I returned from KDD2011 a few days ago. Here are some of the talks I found interesting, and some quick points about them.
- Learning Relationships Defined by Linear Combinations of Constrained Random Walks, William Cohen, Carnegie Melon University. Invited talk at Mining and Learning with Graphs workshop.
My interest The main piece of the talk was characterizing which are the most important types of paths in a large network of linked data. Think of taking a database and linking all the entities via there relationships. Which paths through relationships are the best? The authors address this question using a PageRank heuristic.
- Sparsification of influence networks. Michael Mathioudakis, Francesco Bonchi, Carlos Castillo, Aristides Gionis, Antti Ukkonen. My interest Most links in social networks do not correspond to the true influence paths. These authors study the problem of sparsifing an input graph with known information propagation paths such that it only has \( k \) links.
- Model Order Selection for Boolean Matrix Factorization. Pauli Miettinen, Jilles Vreeken
My interest Rather than factorizing a set of relational data — stated as a matrix — over the real numbers. These authors study the problem over the booleans. They use a minimum description length principle to decide the “rank” of the factorization.
- Large-Scale Matrix Factorization with Distributed Stochastic Gradient Descent. Rainer Gemulla*, Peter Haas, Erik Nijkamp, Yannis Sismanis
My interest These authors develop a block-cyclic stochastic gradient iteration to factor a matrix. It looks cute. I’d love to see it compared against some of the large scale distributed optimization routines developed at the national labs (e.g. Sandia/Argonne)

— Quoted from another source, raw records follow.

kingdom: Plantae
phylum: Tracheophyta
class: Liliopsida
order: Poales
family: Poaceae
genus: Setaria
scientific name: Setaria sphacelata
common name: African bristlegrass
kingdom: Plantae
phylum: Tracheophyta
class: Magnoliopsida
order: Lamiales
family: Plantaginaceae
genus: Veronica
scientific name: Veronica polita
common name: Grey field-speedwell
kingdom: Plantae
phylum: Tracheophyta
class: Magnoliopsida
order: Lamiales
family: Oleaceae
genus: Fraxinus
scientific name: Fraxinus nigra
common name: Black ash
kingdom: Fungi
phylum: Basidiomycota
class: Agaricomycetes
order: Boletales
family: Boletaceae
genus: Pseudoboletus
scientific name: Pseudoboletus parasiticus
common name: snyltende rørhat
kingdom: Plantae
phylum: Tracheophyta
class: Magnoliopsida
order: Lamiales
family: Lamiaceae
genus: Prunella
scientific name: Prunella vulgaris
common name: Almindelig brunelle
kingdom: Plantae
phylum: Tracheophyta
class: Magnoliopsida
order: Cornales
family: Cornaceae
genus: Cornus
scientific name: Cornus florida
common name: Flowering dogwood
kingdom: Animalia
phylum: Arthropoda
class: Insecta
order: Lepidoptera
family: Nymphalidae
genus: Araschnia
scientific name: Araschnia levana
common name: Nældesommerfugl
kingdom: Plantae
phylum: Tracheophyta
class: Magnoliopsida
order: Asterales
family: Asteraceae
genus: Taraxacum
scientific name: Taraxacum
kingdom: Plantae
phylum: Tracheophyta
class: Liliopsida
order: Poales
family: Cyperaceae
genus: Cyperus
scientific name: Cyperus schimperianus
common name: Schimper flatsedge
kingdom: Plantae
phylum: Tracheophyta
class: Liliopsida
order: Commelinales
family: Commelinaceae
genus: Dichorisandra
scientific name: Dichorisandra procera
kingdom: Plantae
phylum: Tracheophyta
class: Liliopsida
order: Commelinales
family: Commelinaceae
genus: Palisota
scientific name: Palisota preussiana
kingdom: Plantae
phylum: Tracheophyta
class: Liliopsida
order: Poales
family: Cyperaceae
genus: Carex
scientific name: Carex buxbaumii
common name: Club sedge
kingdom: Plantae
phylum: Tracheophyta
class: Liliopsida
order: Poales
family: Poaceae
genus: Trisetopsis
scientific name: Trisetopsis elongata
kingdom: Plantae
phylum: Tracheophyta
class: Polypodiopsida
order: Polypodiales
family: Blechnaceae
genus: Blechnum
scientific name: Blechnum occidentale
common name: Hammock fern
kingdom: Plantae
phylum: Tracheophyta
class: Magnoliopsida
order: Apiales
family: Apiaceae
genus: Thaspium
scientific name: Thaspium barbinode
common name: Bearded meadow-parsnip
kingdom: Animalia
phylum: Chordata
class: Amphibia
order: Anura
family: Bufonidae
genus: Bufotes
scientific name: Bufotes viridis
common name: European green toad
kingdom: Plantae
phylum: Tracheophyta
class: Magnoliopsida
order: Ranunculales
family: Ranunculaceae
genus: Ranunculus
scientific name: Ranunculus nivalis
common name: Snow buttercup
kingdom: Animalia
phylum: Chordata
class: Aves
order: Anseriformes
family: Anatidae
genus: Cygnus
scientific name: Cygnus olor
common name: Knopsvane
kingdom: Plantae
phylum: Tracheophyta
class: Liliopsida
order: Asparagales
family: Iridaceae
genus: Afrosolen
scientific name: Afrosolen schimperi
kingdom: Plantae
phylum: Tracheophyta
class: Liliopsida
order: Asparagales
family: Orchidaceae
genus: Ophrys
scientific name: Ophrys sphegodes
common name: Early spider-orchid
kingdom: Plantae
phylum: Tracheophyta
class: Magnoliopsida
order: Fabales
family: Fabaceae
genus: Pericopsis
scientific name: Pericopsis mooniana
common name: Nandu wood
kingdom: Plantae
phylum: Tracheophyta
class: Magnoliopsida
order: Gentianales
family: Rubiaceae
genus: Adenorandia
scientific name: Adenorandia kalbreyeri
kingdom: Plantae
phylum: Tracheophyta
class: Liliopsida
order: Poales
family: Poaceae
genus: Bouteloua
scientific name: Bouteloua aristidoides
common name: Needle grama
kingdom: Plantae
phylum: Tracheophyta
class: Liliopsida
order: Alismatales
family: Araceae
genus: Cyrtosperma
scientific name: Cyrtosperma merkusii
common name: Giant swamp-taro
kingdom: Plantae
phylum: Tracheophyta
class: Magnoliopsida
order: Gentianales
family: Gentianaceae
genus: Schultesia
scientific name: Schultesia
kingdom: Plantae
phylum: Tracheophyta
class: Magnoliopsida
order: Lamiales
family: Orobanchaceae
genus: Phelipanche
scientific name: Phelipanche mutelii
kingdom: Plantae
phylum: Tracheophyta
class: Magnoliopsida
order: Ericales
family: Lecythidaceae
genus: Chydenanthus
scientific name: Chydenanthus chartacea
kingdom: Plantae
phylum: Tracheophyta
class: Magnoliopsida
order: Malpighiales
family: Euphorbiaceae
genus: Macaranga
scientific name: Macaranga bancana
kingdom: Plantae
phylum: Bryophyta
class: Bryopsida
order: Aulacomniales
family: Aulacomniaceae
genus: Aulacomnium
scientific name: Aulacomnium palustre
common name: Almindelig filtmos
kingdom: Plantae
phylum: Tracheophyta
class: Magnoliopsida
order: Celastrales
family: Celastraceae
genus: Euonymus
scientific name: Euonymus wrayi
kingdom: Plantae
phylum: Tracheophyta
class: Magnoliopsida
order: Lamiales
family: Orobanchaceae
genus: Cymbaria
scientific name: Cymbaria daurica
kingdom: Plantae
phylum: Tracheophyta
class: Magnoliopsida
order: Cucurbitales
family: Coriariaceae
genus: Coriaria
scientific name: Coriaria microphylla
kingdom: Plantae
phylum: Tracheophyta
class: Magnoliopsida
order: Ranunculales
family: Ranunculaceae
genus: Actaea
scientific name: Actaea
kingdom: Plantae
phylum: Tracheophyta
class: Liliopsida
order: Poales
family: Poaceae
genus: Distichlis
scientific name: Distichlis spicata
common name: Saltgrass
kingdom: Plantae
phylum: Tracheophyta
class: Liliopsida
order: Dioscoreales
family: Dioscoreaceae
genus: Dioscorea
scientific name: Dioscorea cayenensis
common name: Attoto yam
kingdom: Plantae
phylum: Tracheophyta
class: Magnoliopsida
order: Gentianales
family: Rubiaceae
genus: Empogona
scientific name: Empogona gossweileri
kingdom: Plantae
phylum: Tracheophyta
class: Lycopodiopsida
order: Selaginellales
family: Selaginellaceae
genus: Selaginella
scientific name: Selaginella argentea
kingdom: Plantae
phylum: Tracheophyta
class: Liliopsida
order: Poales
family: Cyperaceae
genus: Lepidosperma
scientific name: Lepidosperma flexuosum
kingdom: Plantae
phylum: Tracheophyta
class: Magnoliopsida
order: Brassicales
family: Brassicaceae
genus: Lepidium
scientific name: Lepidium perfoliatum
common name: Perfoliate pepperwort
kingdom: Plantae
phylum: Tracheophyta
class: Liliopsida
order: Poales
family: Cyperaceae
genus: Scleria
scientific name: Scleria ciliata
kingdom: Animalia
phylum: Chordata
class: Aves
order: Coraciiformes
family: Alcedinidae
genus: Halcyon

- Collective Graph Identification. Galileo Namata, Stanley Kok, Lise Getoor
My interest Given a graph, are the nodes and edges of the graph the real nodes and edges of the underlying problem you purport to study? Most often not, these authors argue. See their paper for a first step on how to “identify” the true graph from a set of nodes and edges. This involves: entity resolution, link prediction, and node labeling. I’m not sure if these approaches will scale, but it’s interesting work.